I’m saying it until I’m blue in the face this fall: Johnson County voters need to elect more moderate Republicans and Democrats to take over Kansas House seats in the Legislature.
Who are the best choices? They are the ones ready to fight Gov. Sam Brownback’s disastrous economic policies in Topeka — which means ousting as many as possible of the incumbent ultra-conservative Republicans. The newcomers will need the ability to work well with others in the opposite party. They especially must be keen on fully funding the K-12 education programs significant to Johnson County’s future. (On Sunday I printed my Kansas Senate choices in Johnson County.)
What follows is my list of the best Kansas House candidates from the county in many contested races. This is based partly on watching more than a dozen candidates at a League of Women Voters’ forum Sunday, plus lengthy discussions with close watchers of these races in both political parties.
8th District: Patty Markley (Republican) over Ben Chociej (Democrat). Markley is a savvy newcomer.
14th District: Merlin Ring (Democrat) over incumbent Keith Esau (Republican). This would be a major upset, but Esau is not a force for progressive change in Kansas.
15th District: R. Paul McCorkle (Democrat) over incumbent Erin Davis (Republican). Davis is favored. While she is less of a troublemaker than other conservative incumbents, McCorkle would bring a good perspective as a teacher to the Legislature.
16th District: Cindy Holscher (Democrat) over incumbent Amanda Grosserode (Republican). Holscher is an impressive candidate and already seen as a key to a positive collaborative effort to beat back Brownback’s policies.
17th District: Tom Cox (Republican) over Helen Stoll (Democrat). Both are knowledgeable candidates. Cox gets extra credit for defeating GOP incumbent Brett Hildabrand in the primary.
18th District: Cindy Neighbor (Democrat) over Eric Jenkins (Republican). Neighbor, a former legislator, is the clear choice in this race, though she will have to work extra hard to win.
19th District: Incumbent Stephanie Clayton (Republican) over Elizabeth Meitl (Democrat) and John Taube (Libertarian). Clayton is a remarkable, plain-spoken lawmaker working for the best interests of her district — and of the state.
20th District: Jan Kessinger (Republican) over Chris McQueeny (Democrat). Kessinger beat incumbent GOPer Rob Bruchman in the primary and would be an excellent representative.
21st District: Dorothy Hughes (Republican) over Jerry Stogsdill (Democrat). This one is a very close call. Stogsdill has strong educational credentials. Hughes has exceptional health policy experience that includes working to draft and pass legislation, along with a solid resume in other areas.

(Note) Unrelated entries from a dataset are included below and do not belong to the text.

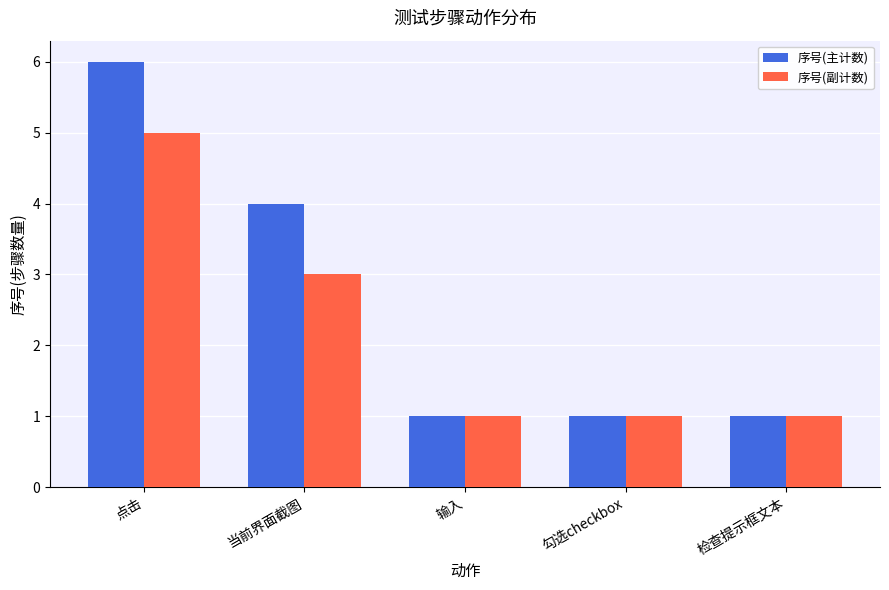

Reading left to right, transcribe all the data shown in this chart.

序号(主计数): 6	4	1	1	1
序号(副计数): 5	3	1	1	1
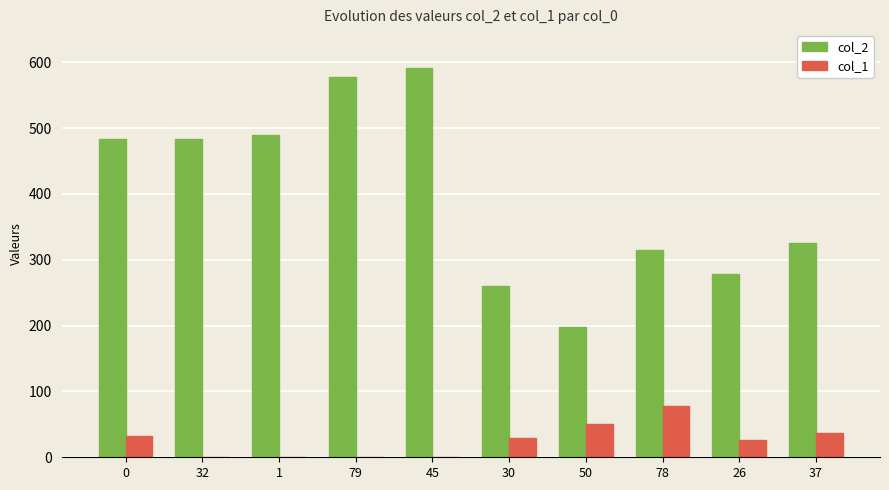

Between 0 and 79, which series saw the biggest shift?

col_2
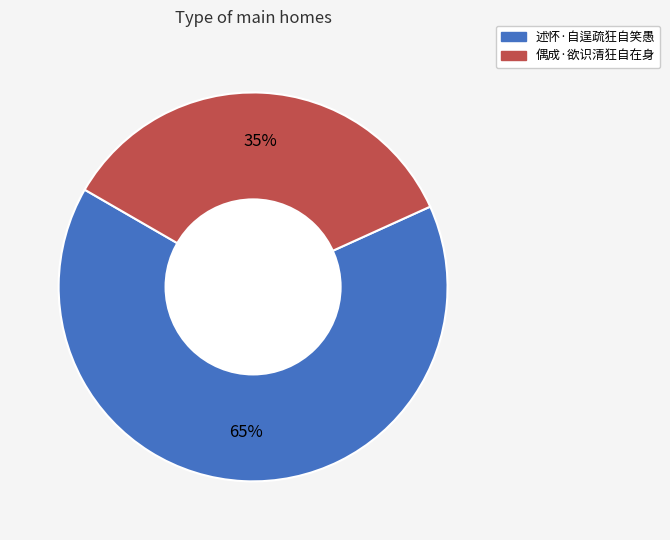

To the nearest percent, what is the average slice percentage?

50%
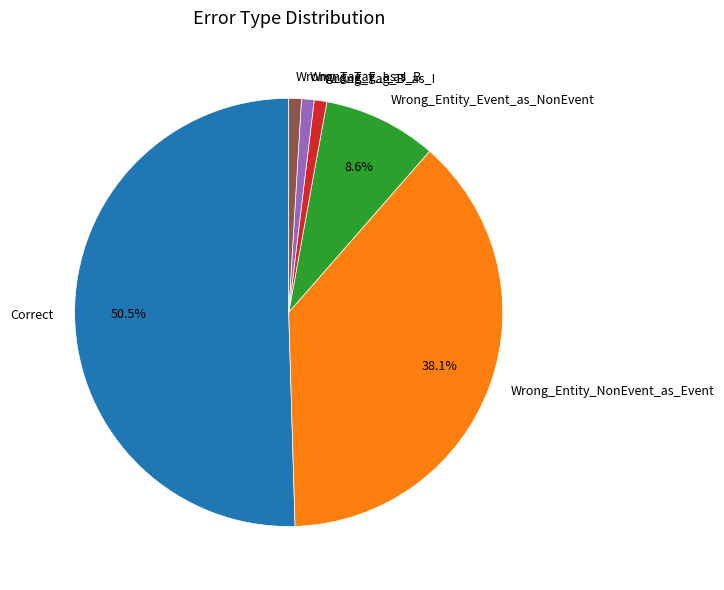

What is the ratio of the value at Wrong_Tag_I_as_B to the value at Wrong_Tag_B_as_I?

1.0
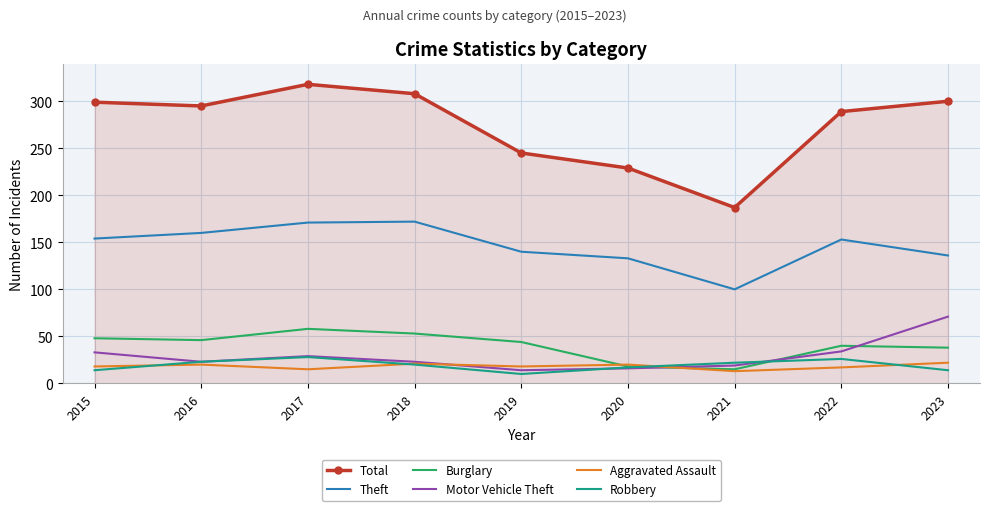

What is the spread (max minus min) of values at 2018?

288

23rd District: Incumbent Linda Gallagher (Republican) over Amber Versola (Democrat). Gallagher is a reasonable, intelligent opponent of Brownback’s policies and deserves re-election.
24th District: Incumbent Jarrod Ousley (Democrat) over Rob Johnson (Republican). Ousley has the right collaborative approach that will help moderate Republicans beat back Brownback’s proposals in 2017.
25th District: Incumbent Melissa Rooker (Republican) over Matt McCann (Democrat). Rooker is exactly the kind of phenomenally focused champion Johnson County voters need in Topeka.
29th District: Brett Parker (Democrat) over incumbent James Eric Todd (Republican). Parker is the best bet here to, again, help GOP efforts to take down some of Brownback’s schemes. Parker will need help from independent voters to oust Todd.
39th District: Shelee Brim (Republican) over Angeliina Lawson (Democrat). Brim defeated GOP incumbent Charles Macheers in the primary and is another in a line of impressive younger candidates in this general election.
There are other House races on the ballot, but in almost every case, party operatives on both sides think one candidate easily will win. In a few races, I’m simply not excited about either candidate (Republican Sean Tarwater and Democrat Larry Miller in District 27 is an example.)
If wishing could make it come true, I’d hope for big upset victories for Democrat Mike Fonkert over incumbent Republican Willie Dove in the 38th District; and Democrat Jason Graff over incumbent Republican S. Mike Kiegerl in the 121st District.
But wishing doesn’t make anything happen. The candidates and their supporters are in charge now of getting the voters to come to the polls, starting with in-person voting on Oct. 24 and continuing through Nov. 8.
Johnson County must take advantage of its shot to get Kansas back on the right path. That means electing a good mixture of moderate Republicans and Democrats this fall to both the House and Senate.